Texto do documento:
····················

Um diálogo sobro o amor e o desamor.
“Copiosa multidão da nau francesa
Corre a ver o espetáculo assombrada;
E, ignorando a ocasião de estranha empresa,
Pasma da turba feminil que nada.
Uma, que às mais precede em gentileza,
Não vinha menos bela do que irada:
Era Moema, que de inveja geme,
E já vizinha à nau se apega ao leme.
[...]
Enfim, tens coração de ver-me aflita,
Flutuar moribunda entre estas ondas;
Nem o passado amor teu peito incita
[...]
Perde o lume dos olhos, pasma e trema,
Pálida a cor, o aspecto moribundo,
Com mão já sem vigor, soltando o leme,
Entre as salsas escumas desce ao fundo.
Mas na onda do mar, que irado freme,
Tornando a aparecer desde o profundo:
"Ah! Diogo cruel!" disse com mágoa,
E, sem mais vista ser, sorveu-se n’água.”[1]
Moema morreu de “amor”. O amor matou. Ela nadou em direção ao barco do seu amado, mas perdeu forças e afogou nas águas da Baía de todos os Santos. A história, ou como nomeia alguns a mitológica-narrativa, sobre a relação triangular entre duas mulheres provenientes da comunidade Tupinambá[2], as irmãs Moema e Catarina, em envolvimento como o homem lusitano Diogo Álvares Cabral, o Caramuru, fora eternizada com o poema do Frei José de Santa Rita Durão em 1781. A história registrada informa que as duas meninas caíram de amores por Diogo, mas ele optou por assumir monogamia e levar apenas Catarina para Europa, lá sucedeu o batismo católico para renomear a Guaibimpará, agora Catarina Alvares Paraguaçu e realizou-se, também, o casamento à moda Europa cristã. Moema, quando viu o barco partir com sua irmã e o amado, optou por tentar alcançar o casal, mas dado as forças das águas fora tragada e devolvida a terra como corpo sem vida tomado pelo “amor”.
Morte, Amor, português e tupinambás. Não é sem razão histórica, e política, que esse enredo fora ficcionalizado como a “origem das famílias brasileiras”[3]. Moema existiu e reexistiu nas mãos de autores franceses, portugueses e no Brasil é claro. Ela fora produzida como bela, irada, morta por amor no mar, vítima do amor não correspondido, a Ofélia brasileira, a Ofélia aborígene. O primeiro triângulo “amoroso” brasileiro fora retratado em ópera, literatura, cinema e até em pintura[4]. Sim, pintaram a mulher que morreu de amor. O seu corpo nu, sem vida, lançado na areia ganhou imagem nas mãos de Victor Meireles em 1866[5]
Não é uma metáfora, é comum nas narrativas “românticas” naturalizar violências, dor e a morte de mulheres … a subserviência, o sacrifício, a renúncia. Atenção, Diogo não se lançou ao mar para salvar Moema. Não se sabe até que ponto a história editada e reeditada se apresenta com acréscimos, distorções e omissões. Para o bem e para o mal convive-se, agora, com as palavras, imagens e interpretações dessa história de “amor” sob as lentes da cultura ocidental. Moema não contou a sua história! Ela vive nas fantasias idealizadas por outros.

····················

Exercício proposto 1: Traduza para o inglês esta frase do texto sobre Moema: “Sim, pintaram a mulher que morreu de amor.”
Exercício proposto 2: Copie do texto sobre Moema o trecho que vai de “Um diálogo sobro” até “apega ao leme.”, incluindo este último.
Exercício proposto 3: Dê a continuação do texto sobre Moema a partir do ponto em que ele termina.
As linhas não têm nenhum papel nesta atividade.

····················

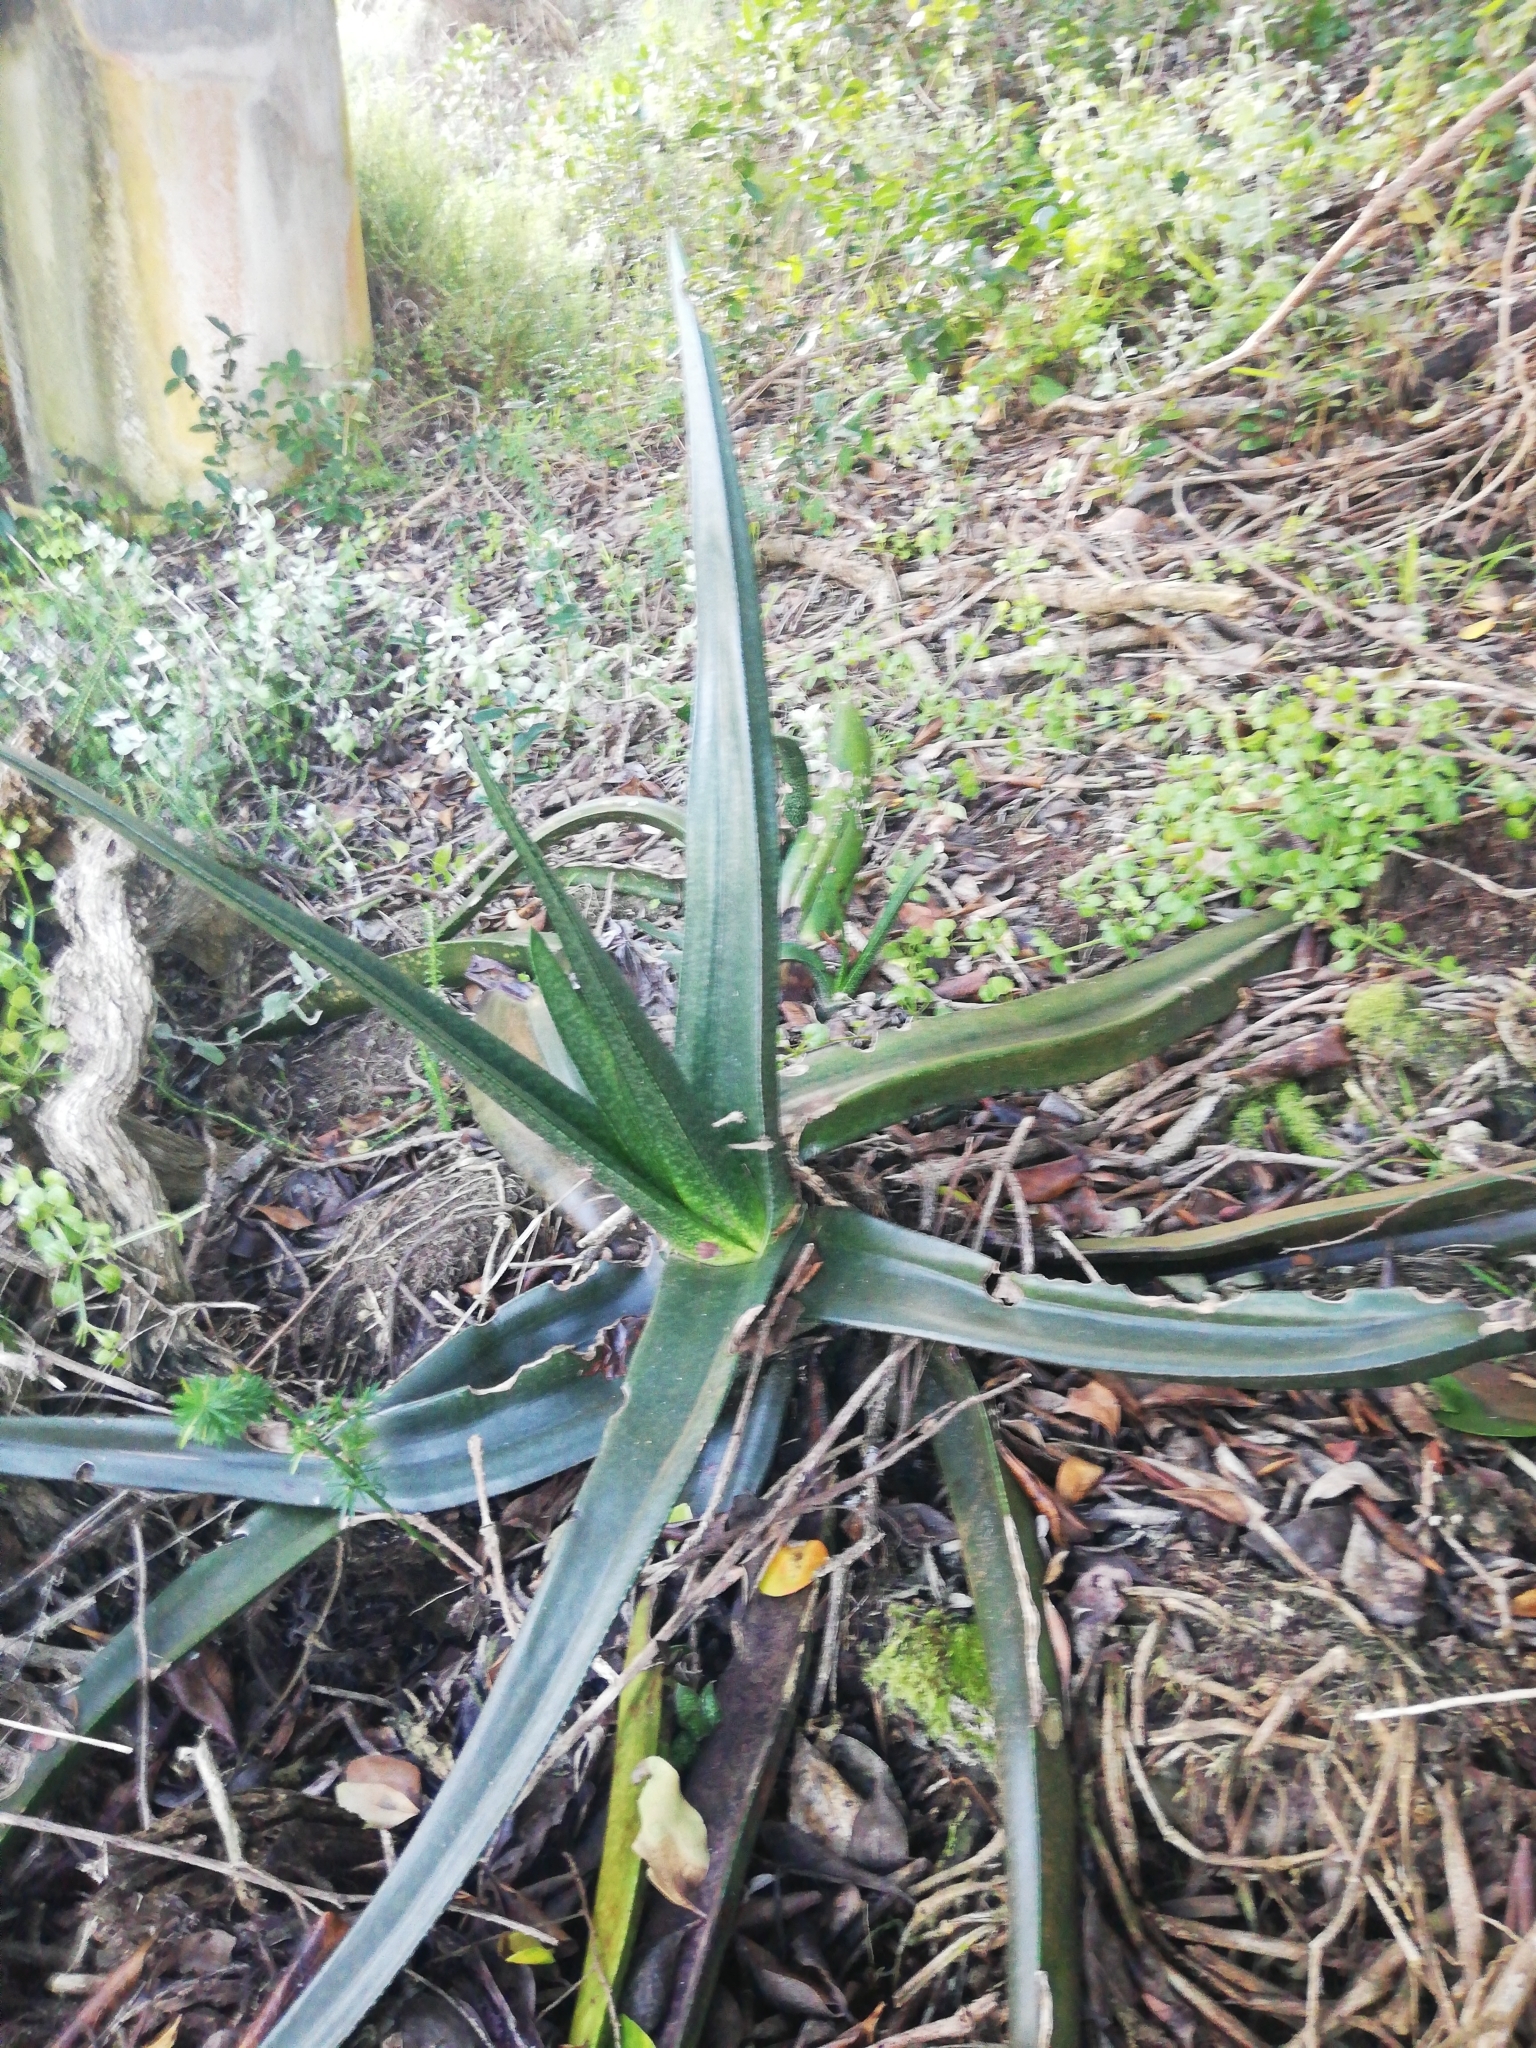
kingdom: Plantae
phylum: Tracheophyta
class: Liliopsida
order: Asparagales
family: Asphodelaceae
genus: Gasteria
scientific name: Gasteria acinacifolia
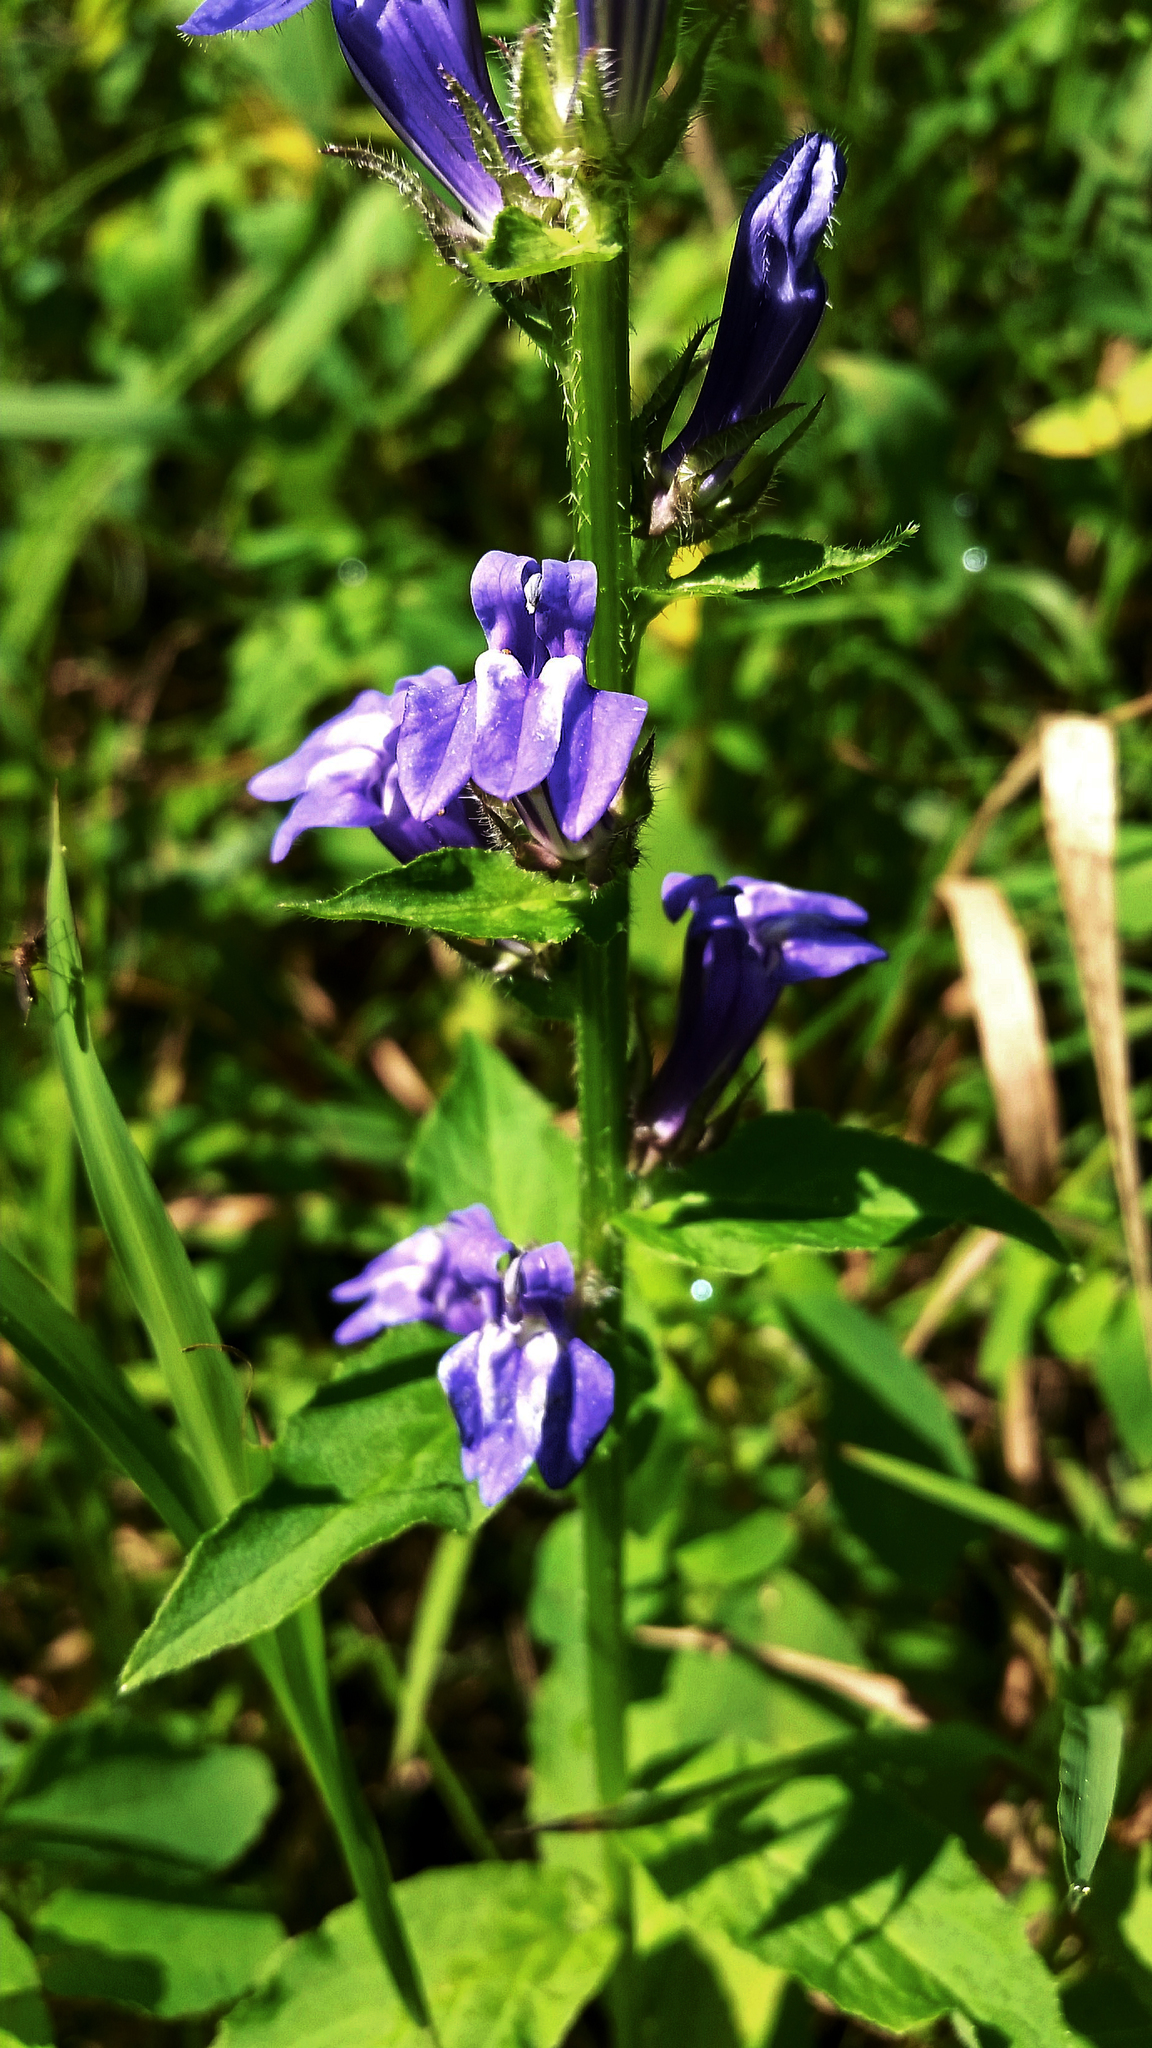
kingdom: Plantae
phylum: Tracheophyta
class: Magnoliopsida
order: Asterales
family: Campanulaceae
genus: Lobelia
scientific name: Lobelia siphilitica
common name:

····················

Resultado final 1: Yes, they painted the woman who died of love.

Resultado final 2:
Um diálogo sobro o amor e o desamor.
“Copiosa multidão da nau francesa
Corre a ver o espetáculo assombrada;
E, ignorando a ocasião de estranha empresa,
Pasma da turba feminil que nada.
Uma, que às mais precede em gentileza,
Não vinha menos bela do que irada:
Era Moema, que de inveja geme,
E já vizinha à nau se apega ao leme.

Resultado final 3:
Silvane Silva não poderia ter dito melhor: “nossa cultura valoriza demais o amor como fantasia ou mito”.[6] Uma comunidade nascida e educada dentro de uma cultura patriarcal desenvolve as suas interações, seja no ambiente doméstico ou nas relações intimas, considerando a ideia do amor romântico neste mesmo contexto sociocultural que, reitera-se, é patriarcal.[7] Ora, com todos os vícios que Patriarcado heteronormativo racista produziu para a comunidade, não seria de suma importância questionar se essa comunidade dispõem dos instrumentos psíquicos e espirituais para nomear, identificar e concretizar Amor ? Em outras palavras, vive-se em uma sociedade habilitada a “fazer” Amor e, igualmente, apta ao reconhecimento do desamor?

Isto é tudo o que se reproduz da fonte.